Text passage ▸
--
Mark Chandler, Cisco’s SVP and General Counsel, wrote the following in his blog “Today’s announcement from Cisco regarding our suit with Apple over our iPhone trademark has spurred a lot of interesting questions. Most importantly, this is not a suit against Apple’s innovation, their modern design, or their cool phone. It is not a suit about money or royalties. This is a suit about trademark infringement.”
So Apple is now going to fight the case in court, on the basis that several companies, including Cisco, are using the iPhone trademark for a VoIP device, whereas Apple is using it for a cell phone. My guess is that Cisco probably doesn’t care too much about the iPhone brand, but it is irritated by Apple’s gall. It may also see an opportunity to get a stream of publicity for its own iPhone. At the same time, we should note that Cisco is actually a minor competitor of Apple that, in time, will probably become a much stronger competitor.
--
Information given ▸
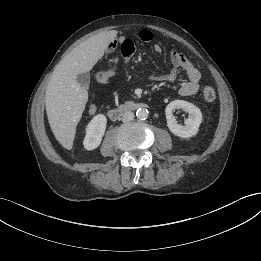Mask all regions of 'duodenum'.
<instances>
[{"label":"duodenum","mask_w":261,"mask_h":261,"mask_svg":"<svg viewBox=\"0 0 261 261\" xmlns=\"http://www.w3.org/2000/svg\"><path fill=\"white\" fill-rule=\"evenodd\" d=\"M145 105L142 103L129 102L119 107L113 108L109 111V116L112 120L119 119L123 114L143 108Z\"/></svg>","instance_id":"410a0bca"}]
</instances>
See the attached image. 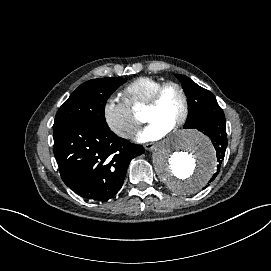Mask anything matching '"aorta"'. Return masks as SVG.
I'll return each mask as SVG.
<instances>
[{
    "label": "aorta",
    "instance_id": "obj_1",
    "mask_svg": "<svg viewBox=\"0 0 271 271\" xmlns=\"http://www.w3.org/2000/svg\"><path fill=\"white\" fill-rule=\"evenodd\" d=\"M153 167L171 191L179 195L199 192L216 169L210 141L200 132L181 130L159 143Z\"/></svg>",
    "mask_w": 271,
    "mask_h": 271
}]
</instances>
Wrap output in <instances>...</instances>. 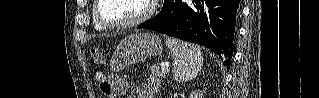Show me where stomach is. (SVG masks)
I'll return each instance as SVG.
<instances>
[{
  "label": "stomach",
  "instance_id": "1",
  "mask_svg": "<svg viewBox=\"0 0 319 98\" xmlns=\"http://www.w3.org/2000/svg\"><path fill=\"white\" fill-rule=\"evenodd\" d=\"M162 43L154 33H135L125 37L114 52L111 67L120 71L127 66L162 53Z\"/></svg>",
  "mask_w": 319,
  "mask_h": 98
}]
</instances>
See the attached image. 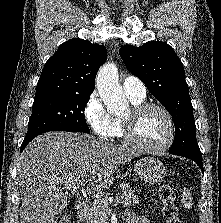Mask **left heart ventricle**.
I'll return each mask as SVG.
<instances>
[{"instance_id":"left-heart-ventricle-1","label":"left heart ventricle","mask_w":221,"mask_h":223,"mask_svg":"<svg viewBox=\"0 0 221 223\" xmlns=\"http://www.w3.org/2000/svg\"><path fill=\"white\" fill-rule=\"evenodd\" d=\"M131 111L124 117L128 118ZM169 125L165 115L156 109H150L137 117L134 136L137 141L151 145H161L168 138Z\"/></svg>"}]
</instances>
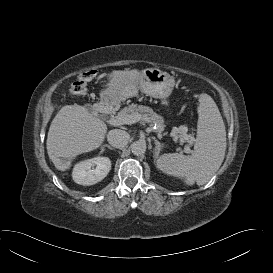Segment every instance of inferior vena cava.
Masks as SVG:
<instances>
[{
	"label": "inferior vena cava",
	"instance_id": "1",
	"mask_svg": "<svg viewBox=\"0 0 273 273\" xmlns=\"http://www.w3.org/2000/svg\"><path fill=\"white\" fill-rule=\"evenodd\" d=\"M130 139L129 133L120 129H113L109 131L107 140L115 148H123L127 145Z\"/></svg>",
	"mask_w": 273,
	"mask_h": 273
}]
</instances>
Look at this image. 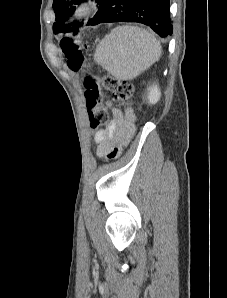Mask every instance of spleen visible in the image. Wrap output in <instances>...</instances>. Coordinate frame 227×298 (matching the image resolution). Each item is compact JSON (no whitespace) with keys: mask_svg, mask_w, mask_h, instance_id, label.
Wrapping results in <instances>:
<instances>
[{"mask_svg":"<svg viewBox=\"0 0 227 298\" xmlns=\"http://www.w3.org/2000/svg\"><path fill=\"white\" fill-rule=\"evenodd\" d=\"M162 54L160 41L147 30L123 25L97 45L94 60L119 80H131L155 63Z\"/></svg>","mask_w":227,"mask_h":298,"instance_id":"spleen-1","label":"spleen"}]
</instances>
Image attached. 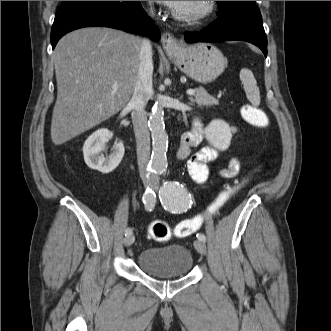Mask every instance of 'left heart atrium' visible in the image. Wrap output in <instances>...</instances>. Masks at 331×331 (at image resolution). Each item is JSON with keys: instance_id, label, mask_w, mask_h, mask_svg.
<instances>
[{"instance_id": "39dd6f15", "label": "left heart atrium", "mask_w": 331, "mask_h": 331, "mask_svg": "<svg viewBox=\"0 0 331 331\" xmlns=\"http://www.w3.org/2000/svg\"><path fill=\"white\" fill-rule=\"evenodd\" d=\"M159 3L171 6V7H176L179 1H157Z\"/></svg>"}]
</instances>
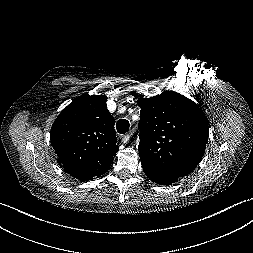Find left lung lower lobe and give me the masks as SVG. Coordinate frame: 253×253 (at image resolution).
<instances>
[{"label":"left lung lower lobe","instance_id":"left-lung-lower-lobe-1","mask_svg":"<svg viewBox=\"0 0 253 253\" xmlns=\"http://www.w3.org/2000/svg\"><path fill=\"white\" fill-rule=\"evenodd\" d=\"M142 164L143 170L145 172V174L147 175V177L153 181L156 182L159 185H168V184H172L178 181V179L180 178L177 175H173V174H167V173H161L158 171L153 170L152 168L148 167L147 165Z\"/></svg>","mask_w":253,"mask_h":253}]
</instances>
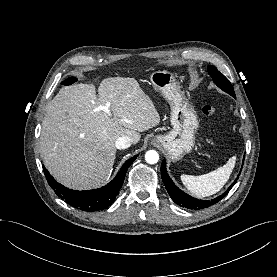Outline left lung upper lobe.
<instances>
[{
    "label": "left lung upper lobe",
    "mask_w": 277,
    "mask_h": 277,
    "mask_svg": "<svg viewBox=\"0 0 277 277\" xmlns=\"http://www.w3.org/2000/svg\"><path fill=\"white\" fill-rule=\"evenodd\" d=\"M208 73L219 88L235 98V93L231 83L222 73H220L214 66L211 65L208 66Z\"/></svg>",
    "instance_id": "5c2ea615"
}]
</instances>
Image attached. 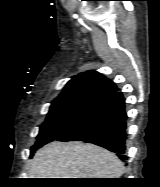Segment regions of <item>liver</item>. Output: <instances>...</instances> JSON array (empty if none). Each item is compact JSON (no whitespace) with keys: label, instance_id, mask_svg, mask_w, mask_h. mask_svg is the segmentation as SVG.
<instances>
[{"label":"liver","instance_id":"obj_1","mask_svg":"<svg viewBox=\"0 0 160 187\" xmlns=\"http://www.w3.org/2000/svg\"><path fill=\"white\" fill-rule=\"evenodd\" d=\"M124 166L112 152L82 142H51L39 149L30 178H119Z\"/></svg>","mask_w":160,"mask_h":187}]
</instances>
--
Written problem 1 ▸
Answer these questions from the passage on the iPhone trademark dispute:
(a) What title does Mark Chandler hold at Cisco?
(b) What does Chandler say the suit is about?
(c) For what kind of device does the passage say Cisco uses the iPhone trademark?
Written problem 2 ▸
Resume the passage on the Cisco and Apple iPhone trademark dispute, picking up after its last sentence.
The listing was drawn from a different source than the text about the iPhone trademark.

Expected answer 1 ▸
(a) SVP and General Counsel.
(b) Trademark infringement.
(c) A VoIP device.

Expected answer 2 ▸
Cisco is in the home LAN business, making devices that help you turn all your PCs and entertainment devices into a network of a kind and pass data between them. It has a big interest in VoIP (of course) and routers (of course) and video, and it may also have its own vision of the household of the future-which doesn’t exactly involve wall-to-wall Apple devices. So Cisco may have more than one axe to grind.
Suing Apple is starting to become a sport in the US-one that reflects Apple’s success. Like most, if not all, successful companies of the past, when Apple found itself sitting on a de facto (music-playing) monopoly, instead of getting all “open standards” and bountiful, it quickly did its best to lock its users in.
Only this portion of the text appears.